Source records.
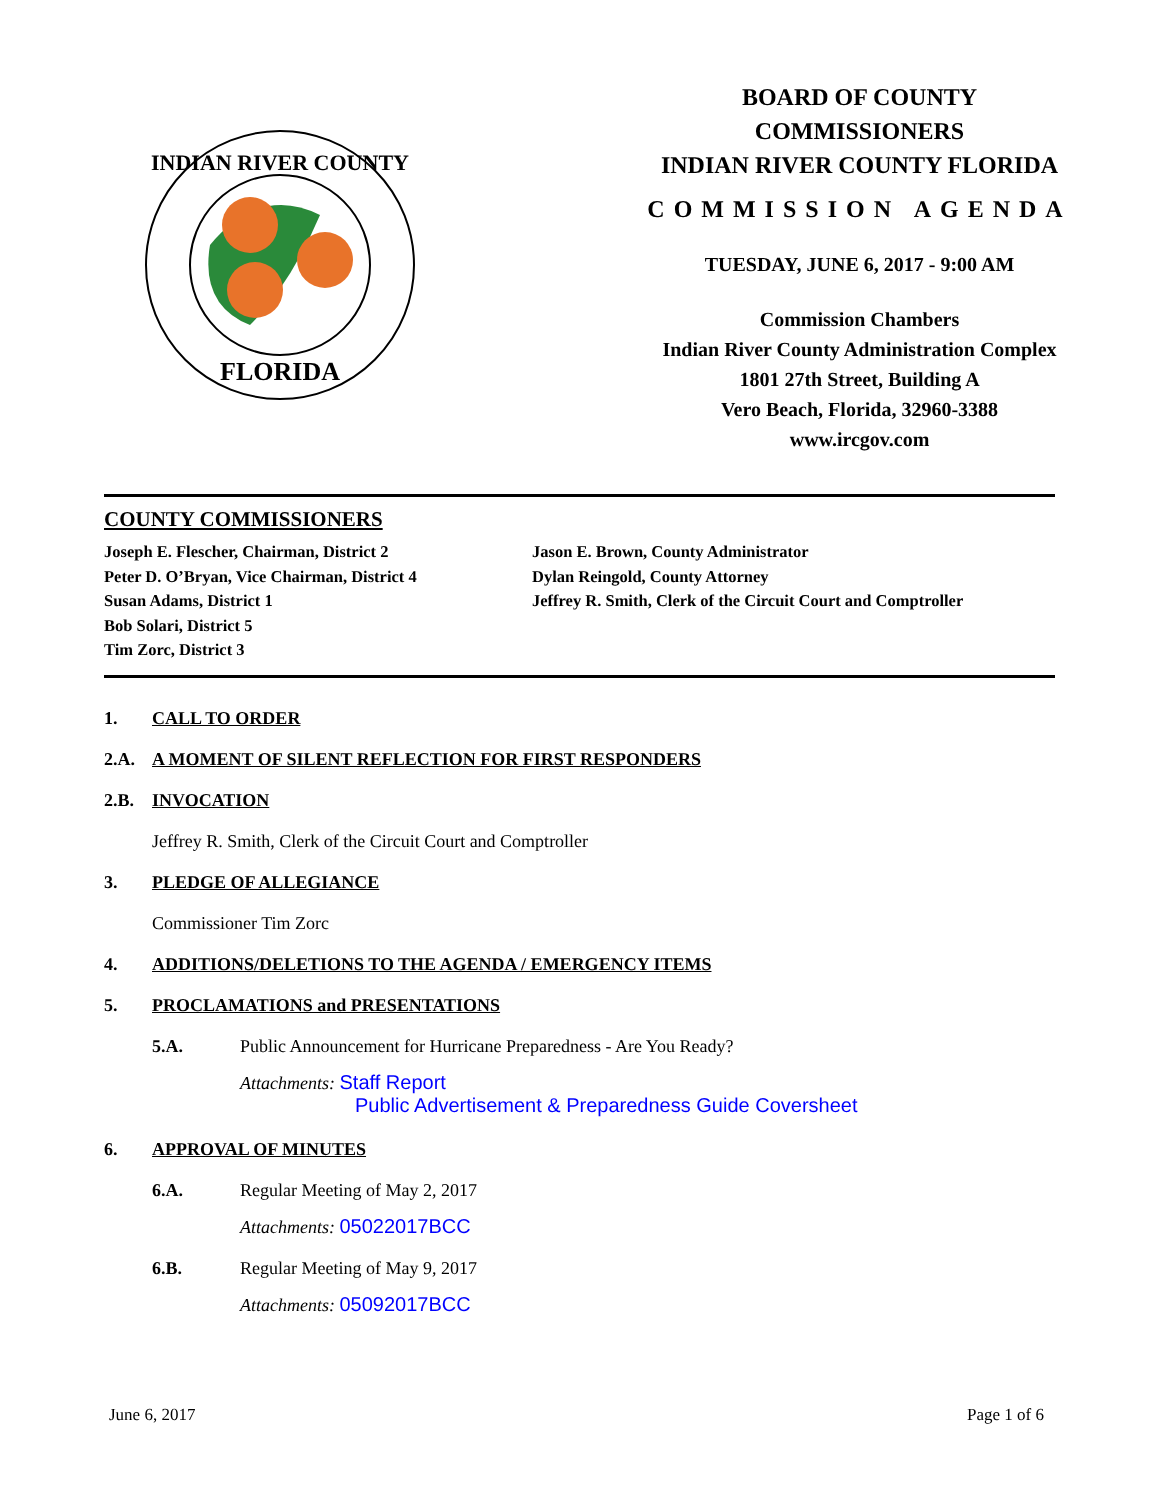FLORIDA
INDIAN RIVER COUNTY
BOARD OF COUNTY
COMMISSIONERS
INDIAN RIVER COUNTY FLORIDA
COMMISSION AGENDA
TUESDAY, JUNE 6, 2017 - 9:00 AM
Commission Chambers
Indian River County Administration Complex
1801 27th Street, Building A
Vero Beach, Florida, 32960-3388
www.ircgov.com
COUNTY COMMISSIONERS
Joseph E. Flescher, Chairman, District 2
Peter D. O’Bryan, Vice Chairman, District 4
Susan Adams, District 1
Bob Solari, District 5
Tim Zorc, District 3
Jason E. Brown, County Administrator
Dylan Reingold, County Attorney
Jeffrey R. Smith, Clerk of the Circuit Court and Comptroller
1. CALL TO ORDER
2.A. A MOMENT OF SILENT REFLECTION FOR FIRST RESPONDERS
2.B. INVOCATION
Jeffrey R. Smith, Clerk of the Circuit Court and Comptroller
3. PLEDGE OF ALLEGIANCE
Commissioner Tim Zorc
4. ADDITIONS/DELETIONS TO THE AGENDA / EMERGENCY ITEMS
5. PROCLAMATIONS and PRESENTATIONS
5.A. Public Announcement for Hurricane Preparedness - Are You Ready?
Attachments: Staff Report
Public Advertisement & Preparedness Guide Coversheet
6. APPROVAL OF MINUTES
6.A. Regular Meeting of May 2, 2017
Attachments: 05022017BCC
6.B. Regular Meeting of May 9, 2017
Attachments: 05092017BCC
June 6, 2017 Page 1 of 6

Directions for this task.
Reproducing the whole listing above is not the task. Copy exactly only the lines from the one with "Bob Solari, District 5" to the one with "2.B. INVOCATION", both kept.

Task output.
Bob Solari, District 5
Tim Zorc, District 3
Jason E. Brown, County Administrator
Dylan Reingold, County Attorney
Jeffrey R. Smith, Clerk of the Circuit Court and Comptroller
1. CALL TO ORDER
2.A. A MOMENT OF SILENT REFLECTION FOR FIRST RESPONDERS
2.B. INVOCATION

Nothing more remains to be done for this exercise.